--- Start of DOCUMENT PASSAGE ---
Dalian Shipbuilding Industry Company (DSIC), located in Dalian, Liaoning province, China.  It is part of China Shipbuilding Industry Corporation (CSIC), which has since been merged into China State Shipbuilding Corporation to form China's largest shipbuilding company.

General
Dalian Shipbuilding Industry Company (DSIC) was formed in December 2005, as the result of a merger between Dalian Shipbuilding Industry Company and Dalian New Shipbuilding Industry Company, and is the largest shipbuilding company in China.  It is owned by:
  China Shipbuilding Industry Corporation
which is one of the two state-owned enterprises that came into being under the directive of the China State Council of 1999, the other being:
 China State Shipbuilding Corporation
While the former corporation is listed on the Shanghai Stock Exchange, the latter is not (yet) listed.  Separately, the People's Liberation Army Navy owns military ship yards, such as in Lushun, Dalian, Liaoning.
--- End of DOCUMENT PASSAGE ---
§ **OBJECTIVE**: Rewrite the stretch of the Dalian Shipbuilding passage from "Dalian Shipbuilding Industry Company (DSIC), located" through "largest shipbuilding company.", putting "combined" in place of "merged". The entries are separate material and have no connection to the Dalian Shipbuilding passage.
--- Start of DATA SUPPLIED ---
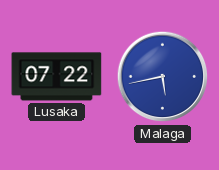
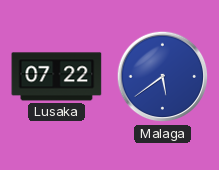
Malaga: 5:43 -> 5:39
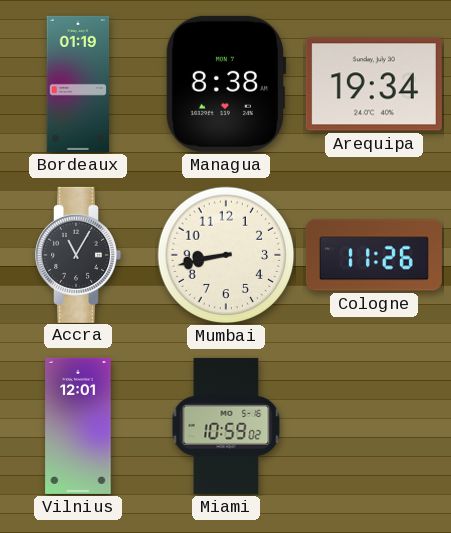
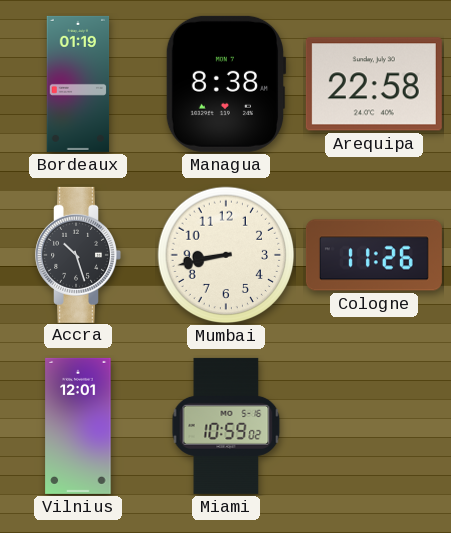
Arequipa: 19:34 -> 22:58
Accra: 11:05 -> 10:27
--- End of DATA SUPPLIED ---
--- Start of DATA SUPPLIED ---
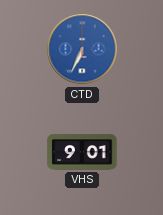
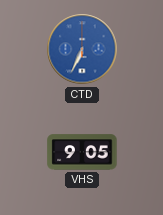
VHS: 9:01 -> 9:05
--- End of DATA SUPPLIED ---
§ **RESPONSE**:
Dalian Shipbuilding Industry Company (DSIC), located in Dalian, Liaoning province, China.  It is part of China Shipbuilding Industry Corporation (CSIC), which has since been combined into China State Shipbuilding Corporation to form China's largest shipbuilding company.